You had to be there

AL STRACHAN -- Toronto Sun

, Last Updated: 1:09 PM ET


 Real hockey begins in May and ends in June.

 In those months, the game is played at a level that simply could not be maintained over the course of a full season because it is too physical, too intense, too emotional, too scrutinized, and too demanding.

 And when teams that are not battle-hardened find themselves playing at that time of year, the result is a roller-coaster.

 One night they look great. The next night they look awful.

 This year, none of the four conference finalists had any real experience in the advanced stages of the playoffs.

 The traditional late-season powerhouses -- the Detroit Red Wings, Dallas Stars, New Jersey Devils and Colorado Avalanche -- were all out of the picture.

 The San Jose Sharks, Calgary Flames, Philadelphia Flyers and Tampa Bay Lightning were left to take centre stage.

 Late-playoff experience on those teams is negligible -- two or three guys who won a Cup elsewhere, often a decade ago.

 So, when teams like that get thrown into the rarefied level of May hockey, they have no experience to draw upon. Except for the noted few exceptions, they're all rookies at this.

 As Tampa Bay's Martin St. Louis said during the Eastern Conference final: "Nothing prepares you for this until you do it. I don't care how many games you've played in the regular season. This is something different."

 That's why there are the mercurial changes from one game to the next. Without the high-level experience to draw upon, emotion, rather than knowledge and confidence, takes over.

 You win a game and all of a sudden you're elated. "Nothing to it. We're in control."

 And even though you tell yourself the opponent is going to come out even harder next game, you don't really believe it. After all, you won the previous game. You must be the better team.

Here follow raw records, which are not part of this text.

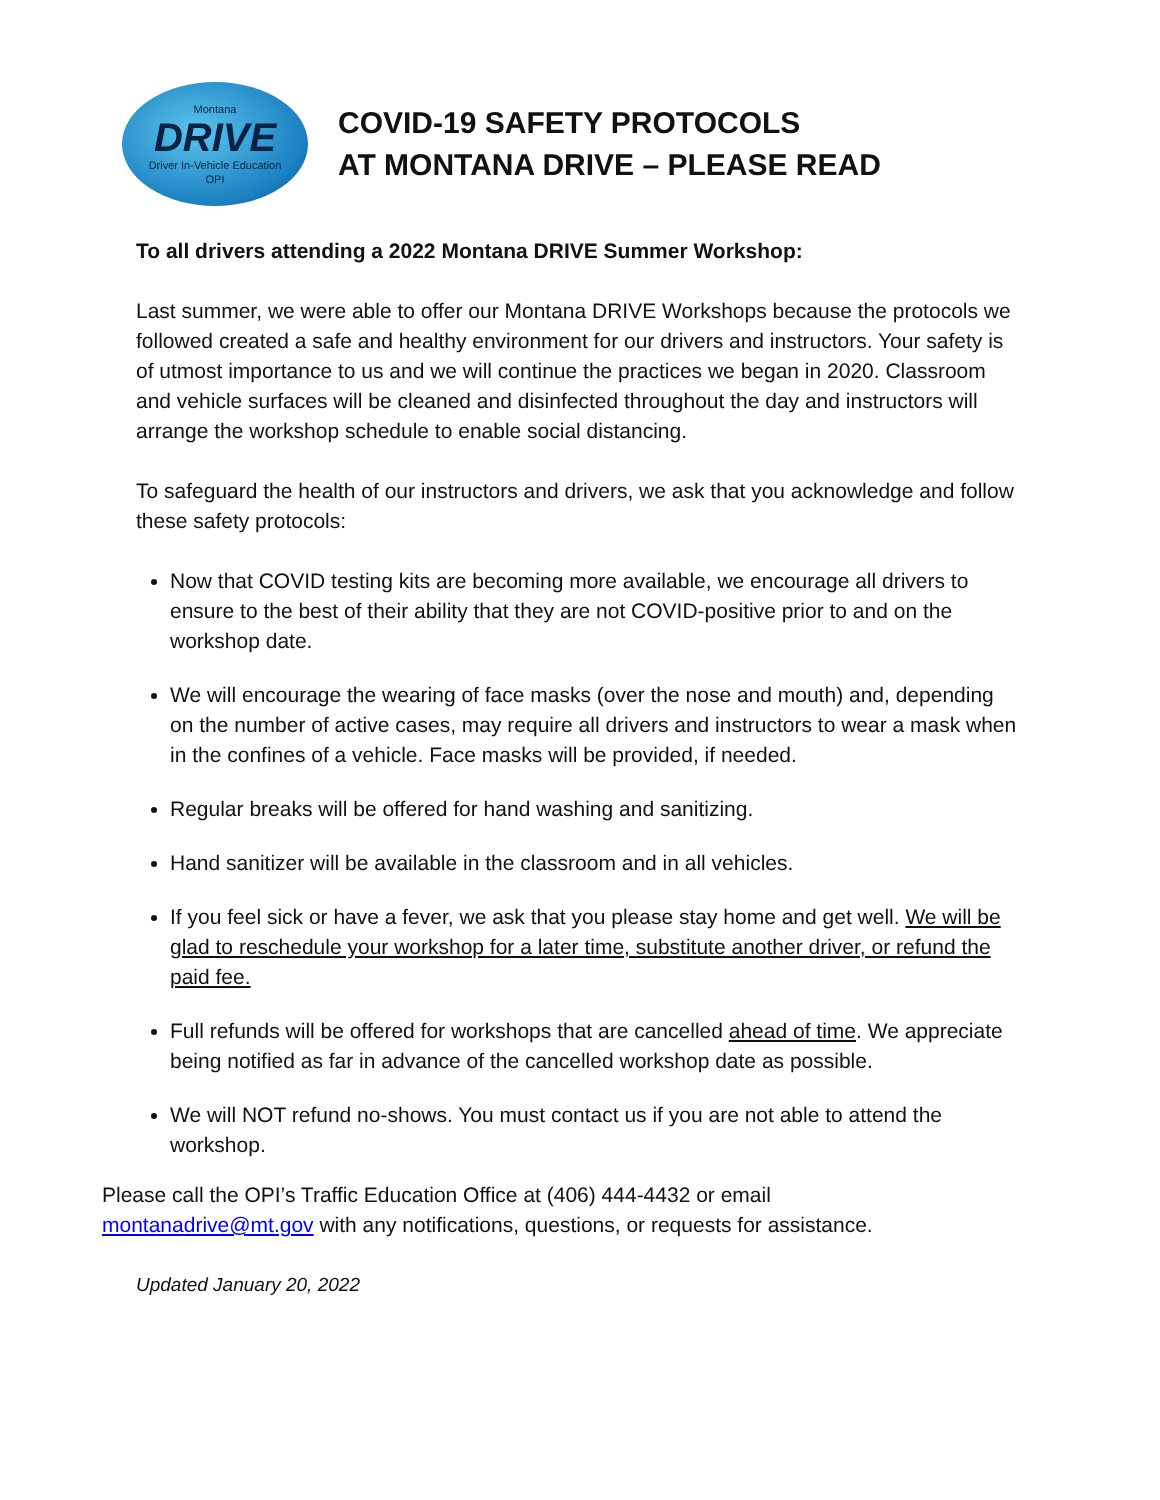Montana
DRIVE
Driver In-Vehicle Education
OPI
COVID-19 SAFETY PROTOCOLS
AT MONTANA DRIVE – PLEASE READ
To all drivers attending a 2022 Montana DRIVE Summer Workshop:
Last summer, we were able to offer our Montana DRIVE Workshops because the protocols we followed created a safe and healthy environment for our drivers and instructors. Your safety is of utmost importance to us and we will continue the practices we began in 2020. Classroom and vehicle surfaces will be cleaned and disinfected throughout the day and instructors will arrange the workshop schedule to enable social distancing.
To safeguard the health of our instructors and drivers, we ask that you acknowledge and follow these safety protocols:
Now that COVID testing kits are becoming more available, we encourage all drivers to ensure to the best of their ability that they are not COVID-positive prior to and on the workshop date.
We will encourage the wearing of face masks (over the nose and mouth) and, depending on the number of active cases, may require all drivers and instructors to wear a mask when in the confines of a vehicle. Face masks will be provided, if needed.
Regular breaks will be offered for hand washing and sanitizing.
Hand sanitizer will be available in the classroom and in all vehicles.
If you feel sick or have a fever, we ask that you please stay home and get well. We will be glad to reschedule your workshop for a later time, substitute another driver, or refund the paid fee.
Full refunds will be offered for workshops that are cancelled ahead of time. We appreciate being notified as far in advance of the cancelled workshop date as possible.
We will NOT refund no-shows. You must contact us if you are not able to attend the workshop.
Please call the OPI’s Traffic Education Office at (406) 444-4432 or email
montanadrive@mt.gov with any notifications, questions, or requests for assistance.
Updated January 20, 2022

 The next thing you know, you've lost a game, lost the advantage, and you have to start all over again.

 Veteran post-season teams don't do that. When they get you down, they don't take a bow. They put the boots in.

 Consider the four recent Stanley Cup winners mentioned earlier. Suppose they'd won the first two games of the conference final on the road, as the Flames did in their series against the Sharks. Does anyone seriously think they'd have come home and lost the next two?

 Not a chance. But the Flames did.

 And then the Sharks returned the favour. Having evened the series on the road, they went back home and lost.

 Emotions take over. It even happens within games.

 You can have two teams locked in a titanic struggle. Finally, one scores. Then it scores again almost immediately.

 That's the lack of experience at this level. The veterans know that if you give up a goal, you've got an uphill battle but you've still got a chance. The neophytes lose their enthusiasm. They sag and another goal goes in.

 Look at the three games of the final.

 Game 1, second period: The Flames are barely hanging on to a 1-0 lead. At 15:21, they score. At 18:08, they score again.

 Game 2: Tampa takes a 1-0 lead into the third period. At 2:51, they score. Then again at 4:00. And another at 5:58.

 Game 3: It's scoreless well into the second period. At 13:53, the Flames score. At 17:09, they make it 2-0.

 This is a low-scoring era in hockey. But in the Stanley Cup final, going back to last year's series involving the inexperienced Anaheim Mighty Ducks, eight of the past 10 games have been decided by three goals.

 There is an art to winning at the highest level and you'll never develop it by reading about it or by being told about it. You have to learn it by experience.

 That's what these neophyte teams are doing at this time of year. And, as in any situation, where one learns through experience, it's trial and error. Plenty of error and very much a trial.